→ **Extract provided**:
Re: [PATCH v3 6/9] fs/resctrl: Fix pseudo-locking lifetime handling

From: Reinette Chatre

Date: Thu May 28 2026 - 12:36:56 EST


Hi Ben,

On 5/28/26 3:56 AM, Ben Horgan wrote:
> On 5/22/26 20:15, Reinette Chatre wrote:

...

>> diff --git a/fs/resctrl/internal.h b/fs/resctrl/internal.h
>> index 48af75b9dc85..e7e415ee7766 100644
>> --- a/fs/resctrl/internal.h
>> +++ b/fs/resctrl/internal.h
>> @@ -234,6 +234,15 @@ struct rdtgroup {
>>
>> /* rdtgroup.flags */
>> #define RDT_DELETED 1
>> +/*
>> + * RDT_DELETED_PLR is set when the pseudo-locked group's infrastructure
>> + * (its associated device, debugfs files, etc.) has been deleted via
>> + * rdtgroup_pseudo_lock_remove(). This can be done while there are
>> + * references to the pseudo-locked region since the pseudo-locked region
>> + * self is freed separately via pseudo_lock_free() after there are no more
>> + * references.
>> + */
>> +#define RDT_DELETED_PLR 2
>
> I haven't had a proper look at this patch but there are a few places where
> 'flags = RDT_DELETED' is used rather than 'flags |= RDT_DELETED'. Are these all
> fine?

→ **Records**:
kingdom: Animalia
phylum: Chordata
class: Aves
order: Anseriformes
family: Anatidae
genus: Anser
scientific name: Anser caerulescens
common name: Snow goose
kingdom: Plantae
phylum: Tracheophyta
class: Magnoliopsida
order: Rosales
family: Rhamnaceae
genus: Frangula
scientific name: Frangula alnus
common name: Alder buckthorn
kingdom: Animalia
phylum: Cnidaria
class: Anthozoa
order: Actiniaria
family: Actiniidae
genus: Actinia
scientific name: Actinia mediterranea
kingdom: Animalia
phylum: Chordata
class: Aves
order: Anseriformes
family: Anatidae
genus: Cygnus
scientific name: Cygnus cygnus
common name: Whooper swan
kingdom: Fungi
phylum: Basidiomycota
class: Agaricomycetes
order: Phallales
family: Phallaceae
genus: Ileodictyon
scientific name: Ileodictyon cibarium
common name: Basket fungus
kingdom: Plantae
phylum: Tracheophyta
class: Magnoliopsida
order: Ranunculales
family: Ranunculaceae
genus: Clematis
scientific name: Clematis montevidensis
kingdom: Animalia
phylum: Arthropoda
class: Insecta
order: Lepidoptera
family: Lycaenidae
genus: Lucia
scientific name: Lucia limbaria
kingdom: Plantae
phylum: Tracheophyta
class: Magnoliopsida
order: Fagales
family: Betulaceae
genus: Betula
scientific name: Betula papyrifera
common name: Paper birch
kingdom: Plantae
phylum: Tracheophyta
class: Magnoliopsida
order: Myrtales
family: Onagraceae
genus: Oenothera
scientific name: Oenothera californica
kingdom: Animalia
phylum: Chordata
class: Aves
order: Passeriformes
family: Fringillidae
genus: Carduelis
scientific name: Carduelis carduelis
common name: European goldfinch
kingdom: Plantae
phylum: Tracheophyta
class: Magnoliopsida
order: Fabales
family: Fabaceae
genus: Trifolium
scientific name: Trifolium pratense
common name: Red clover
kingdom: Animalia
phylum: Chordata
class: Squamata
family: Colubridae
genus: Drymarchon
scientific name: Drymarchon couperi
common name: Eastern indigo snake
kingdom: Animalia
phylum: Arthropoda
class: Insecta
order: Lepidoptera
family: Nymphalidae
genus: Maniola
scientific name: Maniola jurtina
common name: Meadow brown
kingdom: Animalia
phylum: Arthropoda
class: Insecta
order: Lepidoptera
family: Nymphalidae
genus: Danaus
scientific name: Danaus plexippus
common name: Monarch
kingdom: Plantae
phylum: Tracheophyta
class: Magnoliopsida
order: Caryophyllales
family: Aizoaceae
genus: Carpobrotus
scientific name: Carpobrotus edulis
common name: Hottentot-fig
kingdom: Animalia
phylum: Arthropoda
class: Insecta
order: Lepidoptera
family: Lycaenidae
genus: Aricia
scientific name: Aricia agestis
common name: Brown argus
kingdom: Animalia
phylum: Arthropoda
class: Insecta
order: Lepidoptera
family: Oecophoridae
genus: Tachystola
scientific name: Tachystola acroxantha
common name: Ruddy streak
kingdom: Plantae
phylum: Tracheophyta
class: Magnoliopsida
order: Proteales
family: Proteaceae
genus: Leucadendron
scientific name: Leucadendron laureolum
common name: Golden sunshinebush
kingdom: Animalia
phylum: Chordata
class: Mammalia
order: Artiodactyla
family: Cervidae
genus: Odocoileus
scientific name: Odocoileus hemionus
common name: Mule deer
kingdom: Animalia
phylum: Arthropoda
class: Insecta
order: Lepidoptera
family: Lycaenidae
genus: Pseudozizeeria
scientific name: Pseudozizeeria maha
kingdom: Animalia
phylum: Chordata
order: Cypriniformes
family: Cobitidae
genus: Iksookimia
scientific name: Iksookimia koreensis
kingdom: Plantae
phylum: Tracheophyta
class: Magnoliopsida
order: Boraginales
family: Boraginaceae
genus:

→ **Exercise set**:
A. Summarize the resctrl patch discussion in two sentences.
B. Extract the records from their start through the line containing "scientific name: Betula papyrifera", with both ends included.

→ **Task-by-task solutions**:
A. Replying to Ben Horgan on patch v3 6/9, "fs/resctrl: Fix pseudo-locking lifetime handling," Reinette Chatre quotes a change to fs/resctrl/internal.h that adds an RDT_DELETED_PLR flag with the value 2. That flag marks that a pseudo-locked group's infrastructure was deleted through rdtgroup_pseudo_lock_remove() while references to the region may remain, and Ben asks whether the places that use 'flags = RDT_DELETED' instead of 'flags |= RDT_DELETED' are all fine.

B.
kingdom: Animalia
phylum: Chordata
class: Aves
order: Anseriformes
family: Anatidae
genus: Anser
scientific name: Anser caerulescens
common name: Snow goose
kingdom: Plantae
phylum: Tracheophyta
class: Magnoliopsida
order: Rosales
family: Rhamnaceae
genus: Frangula
scientific name: Frangula alnus
common name: Alder buckthorn
kingdom: Animalia
phylum: Cnidaria
class: Anthozoa
order: Actiniaria
family: Actiniidae
genus: Actinia
scientific name: Actinia mediterranea
kingdom: Animalia
phylum: Chordata
class: Aves
order: Anseriformes
family: Anatidae
genus: Cygnus
scientific name: Cygnus cygnus
common name: Whooper swan
kingdom: Fungi
phylum: Basidiomycota
class: Agaricomycetes
order: Phallales
family: Phallaceae
genus: Ileodictyon
scientific name: Ileodictyon cibarium
common name: Basket fungus
kingdom: Plantae
phylum: Tracheophyta
class: Magnoliopsida
order: Ranunculales
family: Ranunculaceae
genus: Clematis
scientific name: Clematis montevidensis
kingdom: Animalia
phylum: Arthropoda
class: Insecta
order: Lepidoptera
family: Lycaenidae
genus: Lucia
scientific name: Lucia limbaria
kingdom: Plantae
phylum: Tracheophyta
class: Magnoliopsida
order: Fagales
family: Betulaceae
genus: Betula
scientific name: Betula papyrifera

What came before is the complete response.